After the archaeological excavations the site, albeit a scheduled monument, was allowed to grow over with vegetation and was placed on the Historic England at risk register. The 2014 report showed that this important local heritage site had significant problems with scrub and tree growth. Invasive plants will in time breakdown and destroy archaeological sites through root penetration. Fortunately, the Newquay Old Cornwall Archaeological Group led by Sheila Harper began work on the site clearing the vegetation and has continued to maintain the integrity of the remains ever since. The Mawgan Porth Dark Age settlement has now been taken off the at-risk register. The Parish Council has been supportive with grants for equipment and NOCAG are liaising with Historic England and St Mawgan Council to erect interpretation boards for this important site.

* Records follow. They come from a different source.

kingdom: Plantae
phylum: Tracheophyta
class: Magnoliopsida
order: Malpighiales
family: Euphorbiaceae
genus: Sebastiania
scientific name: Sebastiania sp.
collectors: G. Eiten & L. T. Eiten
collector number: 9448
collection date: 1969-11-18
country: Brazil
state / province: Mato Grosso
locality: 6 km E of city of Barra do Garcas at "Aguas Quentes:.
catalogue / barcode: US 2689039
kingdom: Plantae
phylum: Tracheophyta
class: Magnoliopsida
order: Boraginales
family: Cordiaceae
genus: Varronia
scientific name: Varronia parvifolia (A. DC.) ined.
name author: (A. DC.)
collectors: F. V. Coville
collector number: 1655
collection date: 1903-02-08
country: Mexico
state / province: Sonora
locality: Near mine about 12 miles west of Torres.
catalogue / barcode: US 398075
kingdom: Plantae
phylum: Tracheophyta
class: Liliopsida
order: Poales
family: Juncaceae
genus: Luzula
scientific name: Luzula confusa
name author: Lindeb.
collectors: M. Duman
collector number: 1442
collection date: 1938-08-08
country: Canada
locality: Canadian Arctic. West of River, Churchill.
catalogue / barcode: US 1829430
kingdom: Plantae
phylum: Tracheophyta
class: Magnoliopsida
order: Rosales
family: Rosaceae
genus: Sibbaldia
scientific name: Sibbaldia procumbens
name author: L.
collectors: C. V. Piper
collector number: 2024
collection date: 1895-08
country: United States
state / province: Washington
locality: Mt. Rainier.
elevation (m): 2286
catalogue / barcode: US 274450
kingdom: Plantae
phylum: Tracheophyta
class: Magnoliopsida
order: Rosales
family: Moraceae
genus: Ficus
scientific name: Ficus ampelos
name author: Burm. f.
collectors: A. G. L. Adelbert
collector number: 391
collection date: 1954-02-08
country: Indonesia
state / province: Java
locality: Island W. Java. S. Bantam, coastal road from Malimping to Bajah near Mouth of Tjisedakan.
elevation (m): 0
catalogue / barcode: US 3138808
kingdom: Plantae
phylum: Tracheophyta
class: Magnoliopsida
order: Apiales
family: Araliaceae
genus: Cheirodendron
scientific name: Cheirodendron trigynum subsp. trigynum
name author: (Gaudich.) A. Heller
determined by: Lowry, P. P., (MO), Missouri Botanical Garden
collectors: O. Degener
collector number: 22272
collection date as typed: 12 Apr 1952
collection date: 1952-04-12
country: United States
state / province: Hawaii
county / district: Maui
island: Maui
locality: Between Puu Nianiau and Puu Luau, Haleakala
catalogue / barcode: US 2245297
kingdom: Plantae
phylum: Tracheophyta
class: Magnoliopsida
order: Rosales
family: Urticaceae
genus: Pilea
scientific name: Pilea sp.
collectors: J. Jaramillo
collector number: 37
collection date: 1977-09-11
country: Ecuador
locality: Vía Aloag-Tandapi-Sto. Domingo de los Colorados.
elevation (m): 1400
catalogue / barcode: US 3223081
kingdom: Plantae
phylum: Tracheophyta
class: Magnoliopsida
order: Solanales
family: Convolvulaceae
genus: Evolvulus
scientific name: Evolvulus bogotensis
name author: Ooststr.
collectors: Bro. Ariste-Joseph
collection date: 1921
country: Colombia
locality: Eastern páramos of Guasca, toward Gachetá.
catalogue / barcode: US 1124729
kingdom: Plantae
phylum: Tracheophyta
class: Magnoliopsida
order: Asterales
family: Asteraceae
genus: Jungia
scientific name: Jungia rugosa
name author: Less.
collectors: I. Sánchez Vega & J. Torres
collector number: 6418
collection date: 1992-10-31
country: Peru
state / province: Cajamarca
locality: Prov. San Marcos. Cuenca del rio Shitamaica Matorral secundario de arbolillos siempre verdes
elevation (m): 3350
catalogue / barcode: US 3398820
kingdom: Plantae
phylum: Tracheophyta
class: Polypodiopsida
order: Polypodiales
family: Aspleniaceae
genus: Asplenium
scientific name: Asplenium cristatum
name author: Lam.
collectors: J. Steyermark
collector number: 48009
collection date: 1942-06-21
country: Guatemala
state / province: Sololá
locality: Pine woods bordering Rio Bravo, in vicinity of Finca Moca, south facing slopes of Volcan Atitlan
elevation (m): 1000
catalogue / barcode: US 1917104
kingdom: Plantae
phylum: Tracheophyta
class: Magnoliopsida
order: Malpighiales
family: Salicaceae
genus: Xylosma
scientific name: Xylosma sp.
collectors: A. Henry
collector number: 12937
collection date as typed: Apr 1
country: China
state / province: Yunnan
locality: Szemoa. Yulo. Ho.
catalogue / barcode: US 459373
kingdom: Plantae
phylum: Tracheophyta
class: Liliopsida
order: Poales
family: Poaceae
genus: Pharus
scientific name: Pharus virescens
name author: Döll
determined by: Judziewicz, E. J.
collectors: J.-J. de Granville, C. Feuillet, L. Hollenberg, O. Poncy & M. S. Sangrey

Hopefully greater awareness will encourage local St Mawgan people to help maintain this Dark Age village and anybody interested in supporting the preservation should contact Sheila at Newquay Old Cornwall Society.
Another historic piece of interest in this area are the fast vanishing remains of the St Column Canal, popularly and better known as the Edyvean Canal. Built by John Edyvean from 1773 it ran from Lusty Glaze, Newquay through to Trenance Point north of Mawgan Porth. Canal fever had gripped Britain during the latter half of the 18th century and with farmland in Cornwall poor, sea sand and seaweed was used to improve the soil. Edyvean’s canal was to have brought this, what was then termed manure, into and around the farmland of this area of Cornwall. Constructed along the 100 to 200-foot contour line this venture was sadly unsuccessful and was never fully completed or utilised although some parts were.
St Mawgan village based around the church and the close by Falcon Inn is certainly worth visiting, it has a park and the burbling small Menalhyl River running through it is lovely. This seemingly remains a local community despite the ravages of tourism further down the river at Mawgan Porth. The model giraffe, quite a quirky addition on the edge of the park adds something to this historic village. With so much more to write about a revisit to this parish is on the cards.